Себастьян двинулся следом через поросший сорняками садик к небольшому зданию за хирургией. Тяжкое зловоние разлагающейся плоти, запах крови нахлынули на него уже на полпути. Себастьян зажал нос и попытался дышать через рот.

Останки тела Доминика Стентона, прикрытые простыней, покоились на высоком рабочем столе. Себастьян задумчиво посмотрел на длинный неподвижный остов и сказал:

– Должен откровенно признать, ни один человек просто не сможет поверить, что это было когда-то чьим-то сыном.

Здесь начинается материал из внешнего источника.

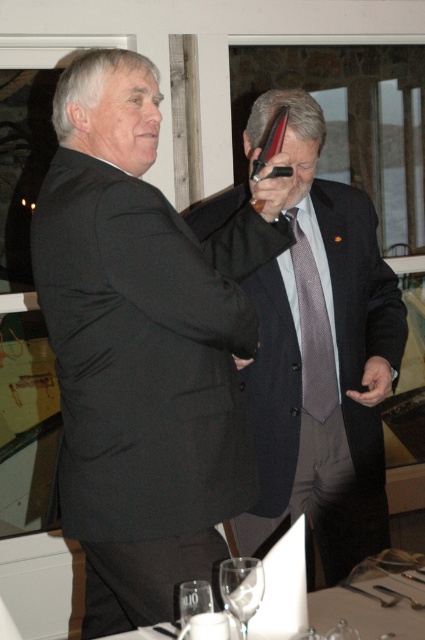
Question: Where is clear glassware at center located in relation to clear glass wine glass at lower center in the image?

Choices:
 (A) left
 (B) right

Answer: (A)

Question: Considering the real-world distances, which object is closest to the clear glass wine glass at center?

Choices:
 (A) transparent glass at lower center
 (B) clear glass wine glass at lower center

Answer: (B)

Question: Which object is closer to the camera taking this photo?

Choices:
 (A) black matte suit at left
 (B) clear glass wine glass at lower center
 (C) clear glassware at center

Answer: (B)

Question: Can you confirm if matte black suit at center is wider than gray textured tie at center?

Choices:
 (A) yes
 (B) no

Answer: (A)

Question: Among these objects, which one is nearest to the camera?

Choices:
 (A) clear glassware at center
 (B) matte black suit at center
 (C) clear glass wine glass at lower center

Answer: (C)

Question: Is gray textured tie at center in front of clear glass wine glass at center?

Choices:
 (A) no
 (B) yes

Answer: (A)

– Возможно. – Врач откинул простыню с тела. – К сожалению, не могу тебе сказать много об обстоятельствах его смерти. Я придерживаюсь прежнего мнения о том, что смертельной оказалась рана на горле. И должен признать этот шаг милосердным, учитывая последовавшее за ним.

– Примерно таким образом разделывают ягненка. Себастьян не сводил глаз с юношеского лица, черты которого смягчила смерть. Казалось, юноша просто заснул.

– Но это был не ягненок, а крупный здоровый парень. Мне кажется, что в схватке никакой противник не мог бы с ним справиться. – Гибсон скатал простыню и отбросил в сторону. – Хотя вообразить и одного человека за таким богопротивным занятием трудно, а уж двоих тем более.